*Description of the task*
Print every line of the records below word for word, omitting the pictures.

*Data to process*
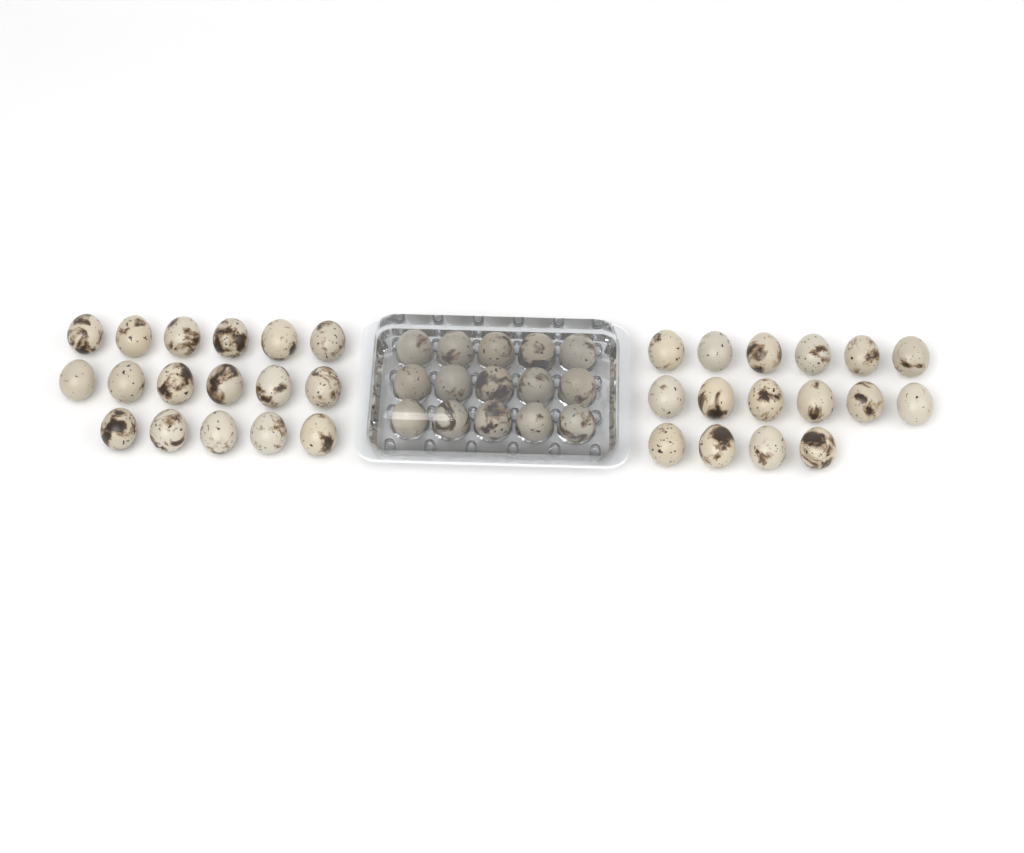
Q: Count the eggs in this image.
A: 48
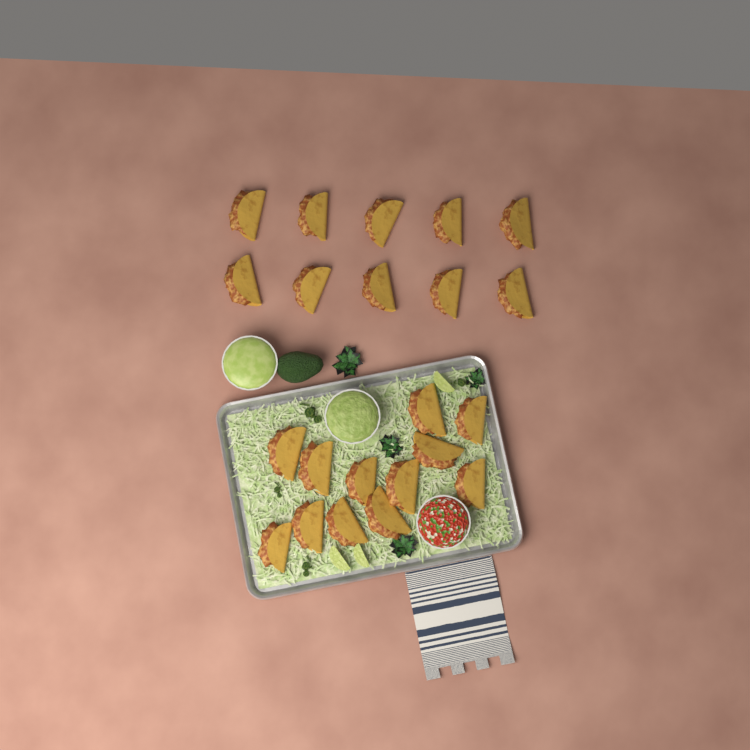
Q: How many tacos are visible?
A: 22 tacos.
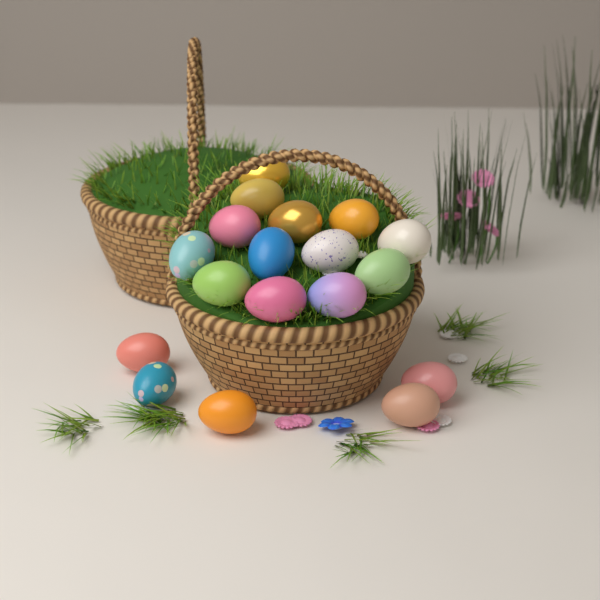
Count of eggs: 18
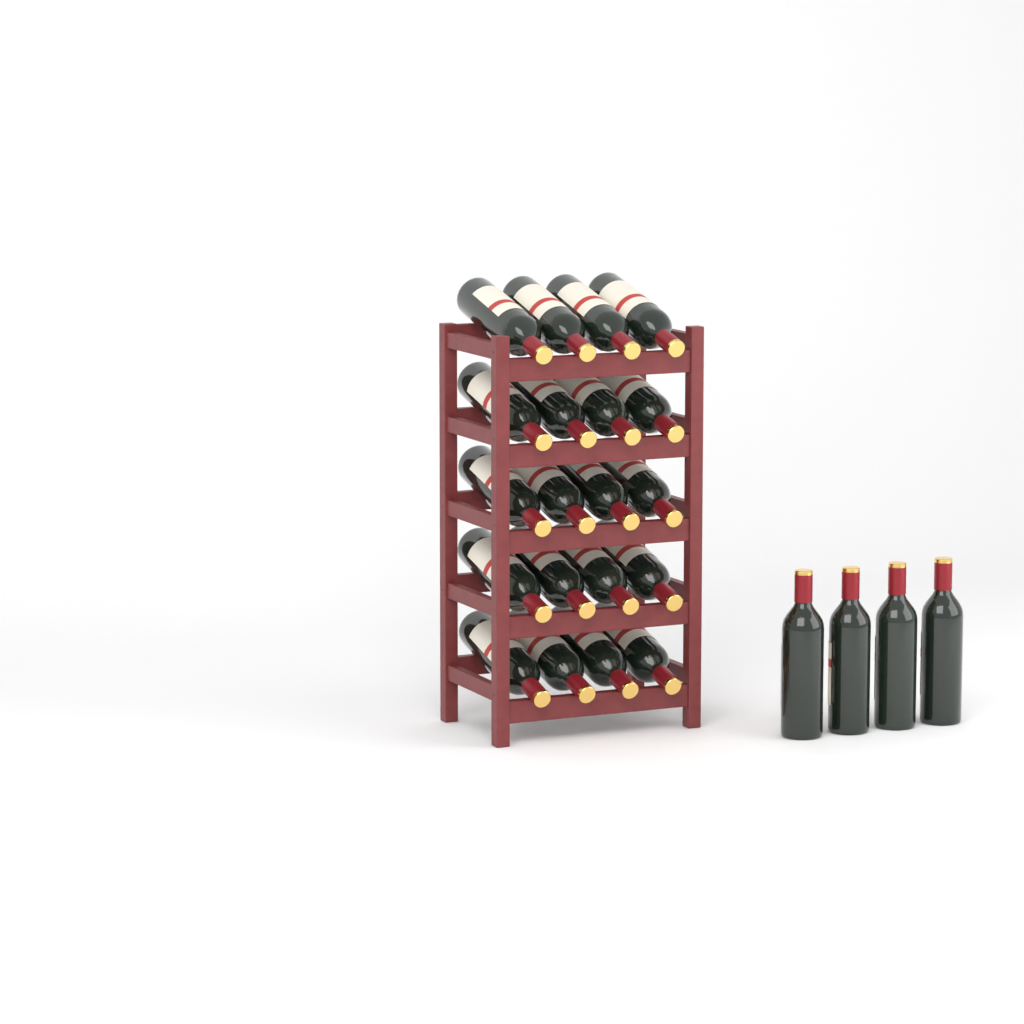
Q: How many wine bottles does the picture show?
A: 24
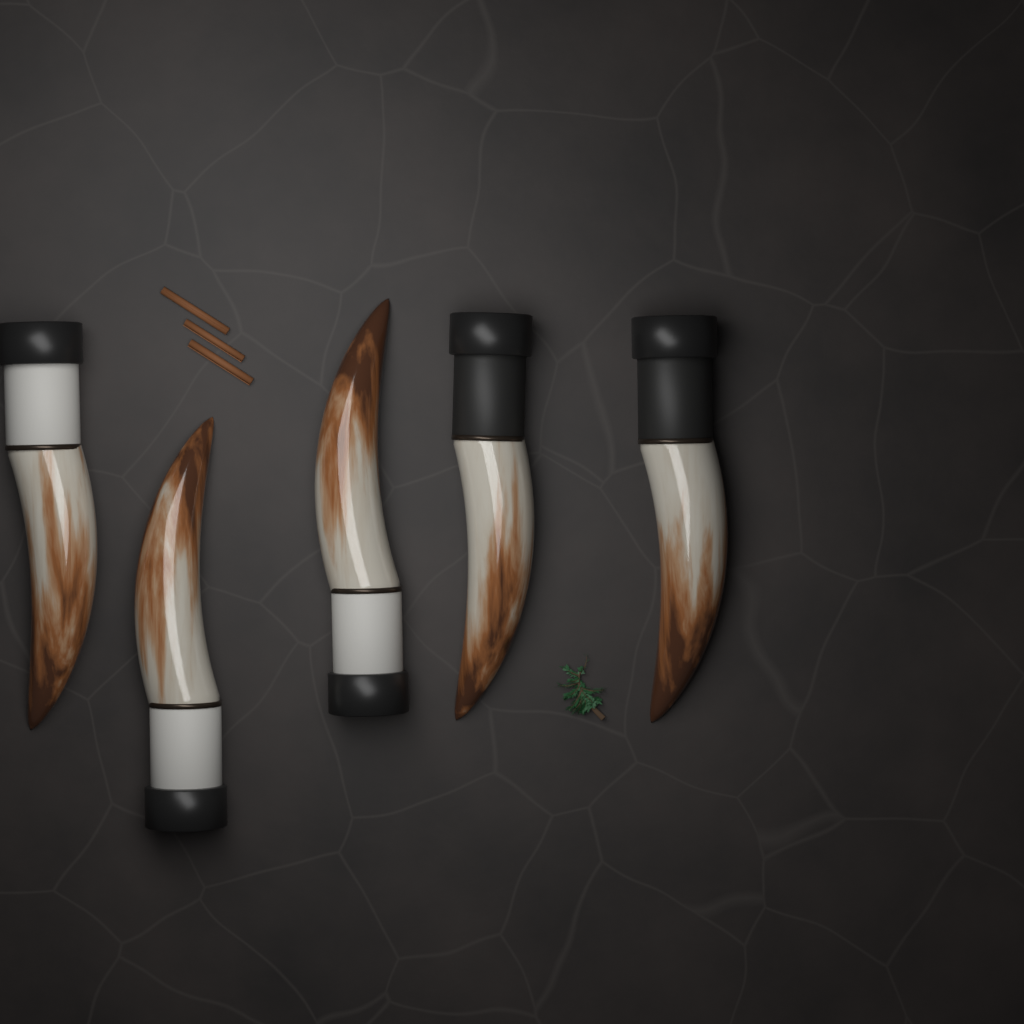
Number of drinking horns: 5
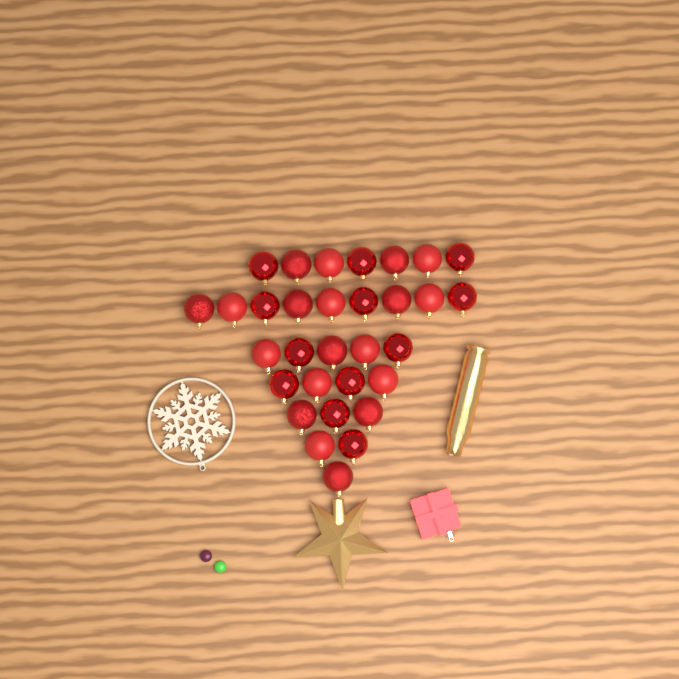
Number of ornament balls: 31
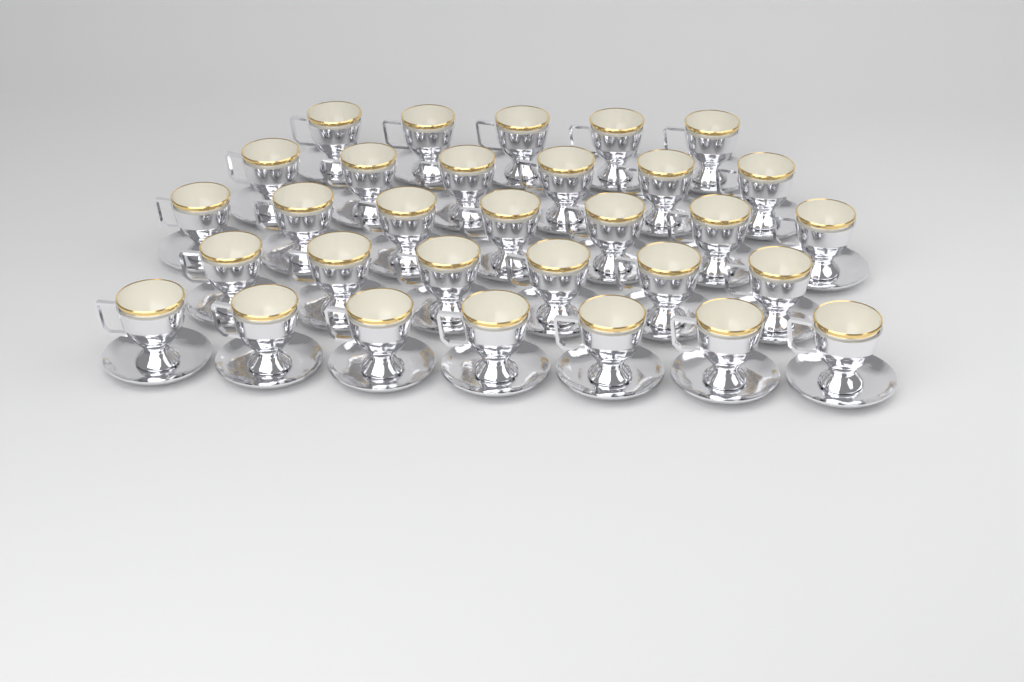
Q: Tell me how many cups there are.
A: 31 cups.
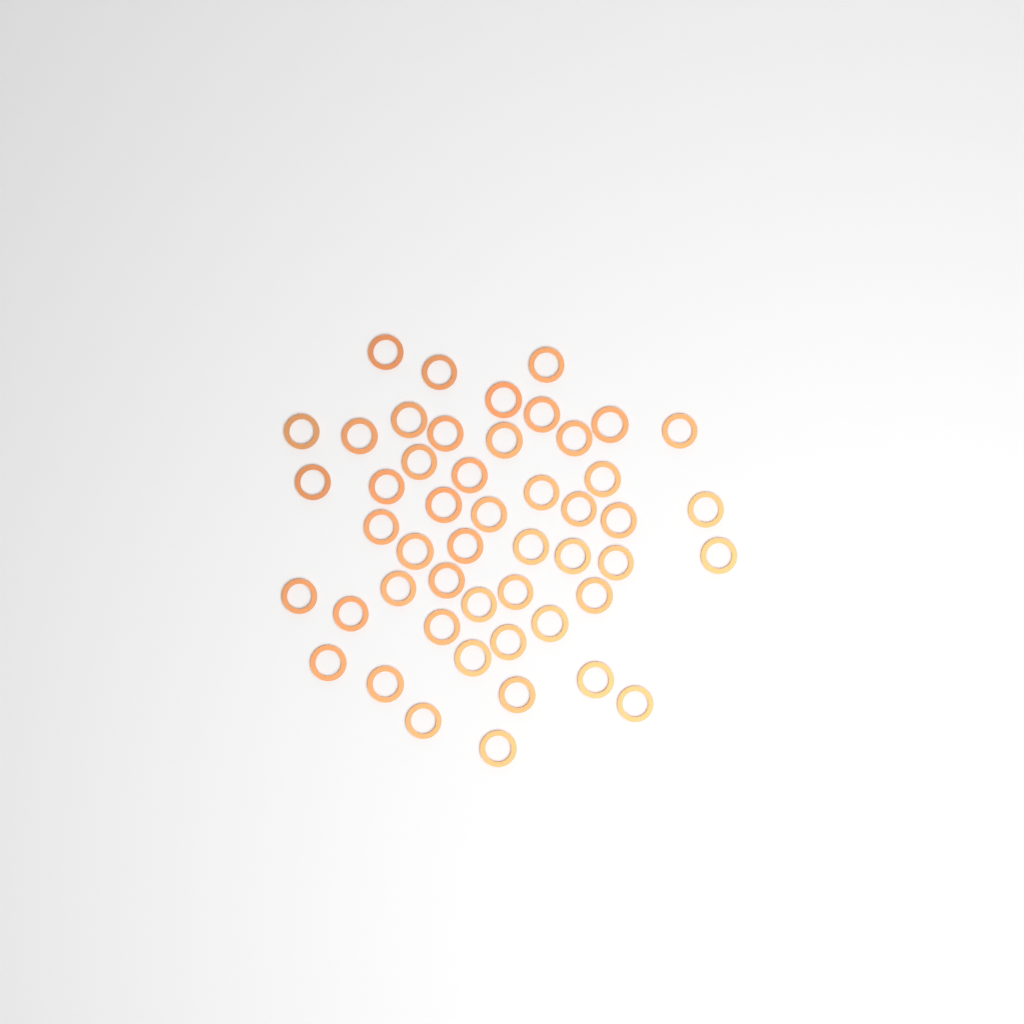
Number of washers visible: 49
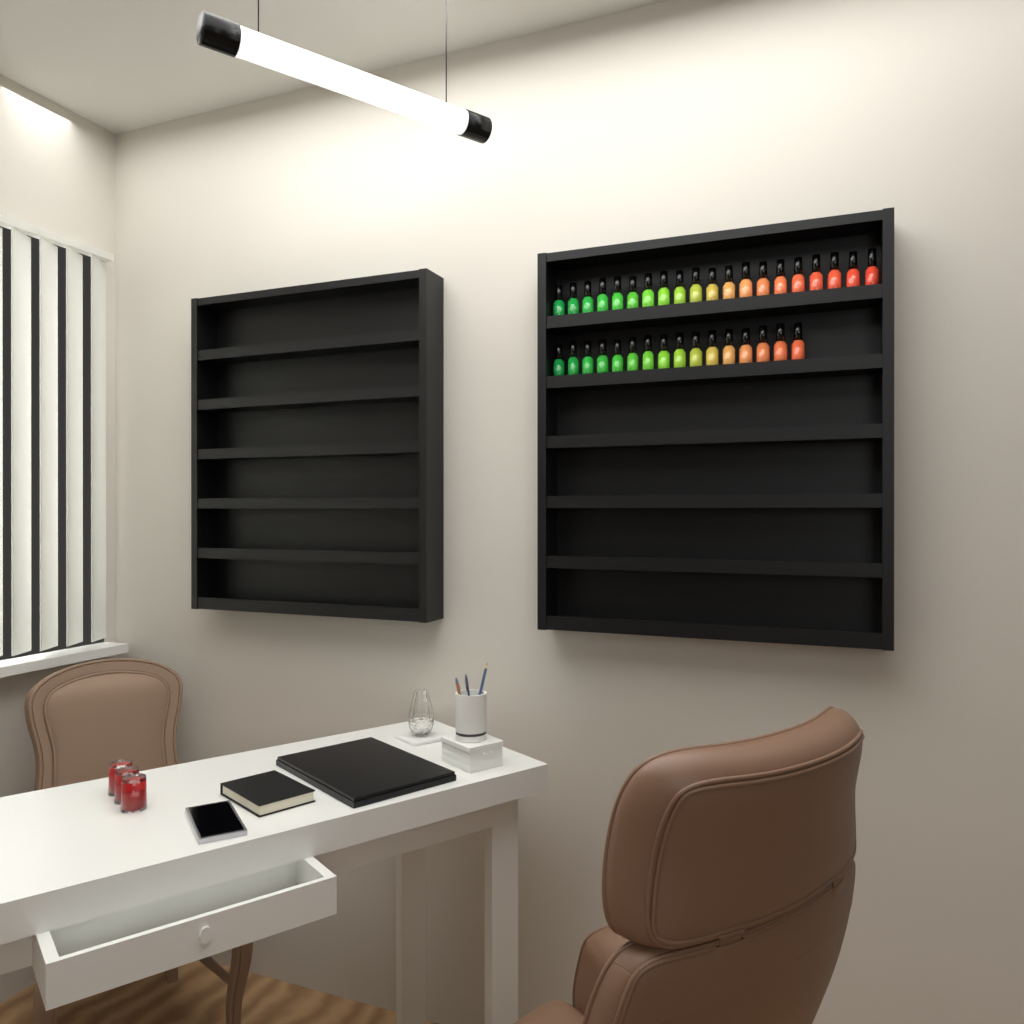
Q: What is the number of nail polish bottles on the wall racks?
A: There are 36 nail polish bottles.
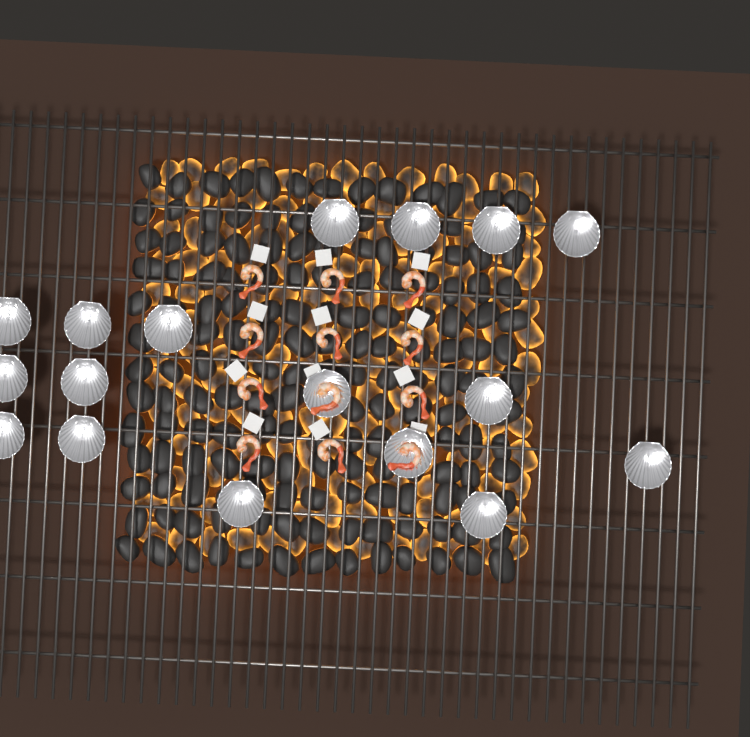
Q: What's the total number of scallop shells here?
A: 17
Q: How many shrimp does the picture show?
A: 12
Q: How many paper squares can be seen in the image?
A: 12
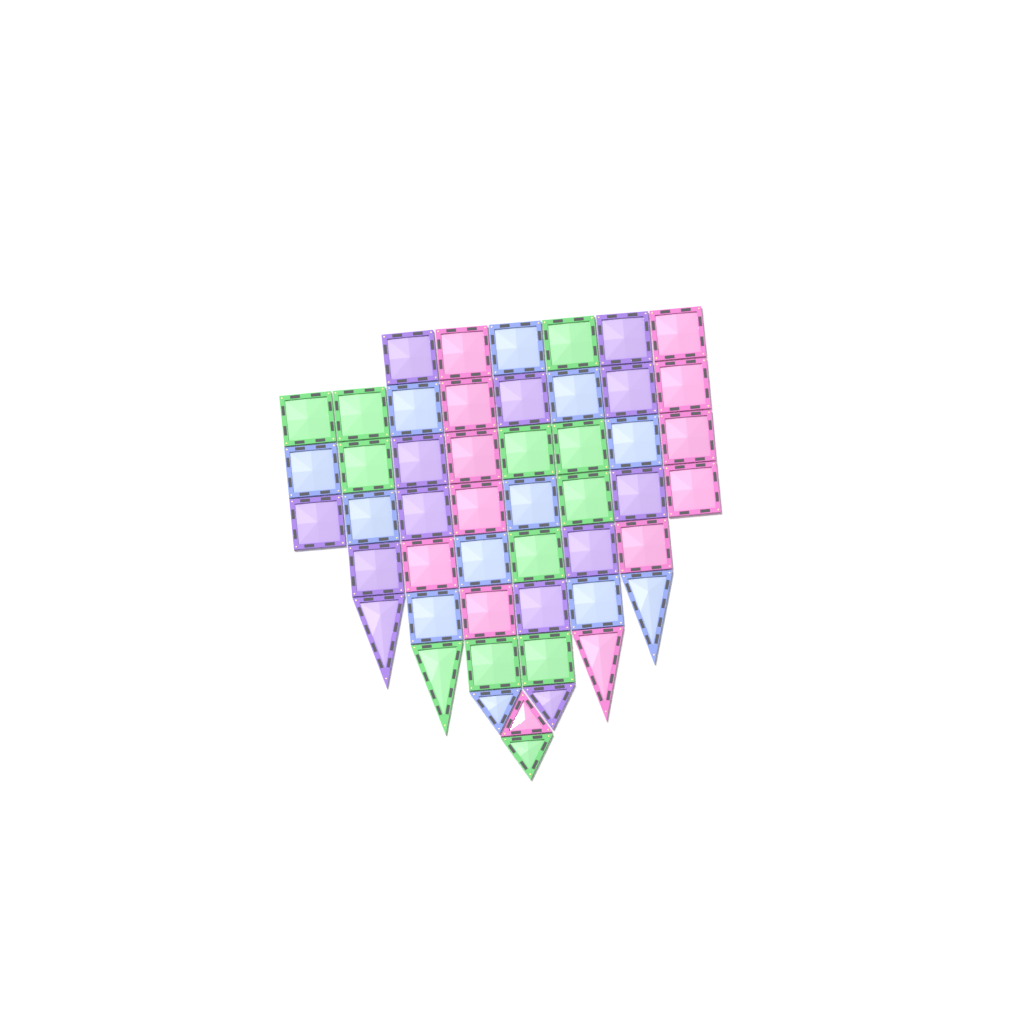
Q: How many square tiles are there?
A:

*Expected answer*
Q: Count the eggs in this image.
A: 48
Q: How many tacos are visible?
A: 22 tacos.
Count of eggs: 18
Q: How many wine bottles does the picture show?
A: 24
Number of drinking horns: 5
Number of ornament balls: 31
Q: Tell me how many cups there are.
A: 31 cups.
Number of washers visible: 49
Q: What is the number of nail polish bottles on the wall racks?
A: There are 36 nail polish bottles.
Q: What's the total number of scallop shells here?
A: 17
Q: How many shrimp does the picture show?
A: 12
Q: How many paper squares can be seen in the image?
A: 12
Q: How many square tiles are there?
A:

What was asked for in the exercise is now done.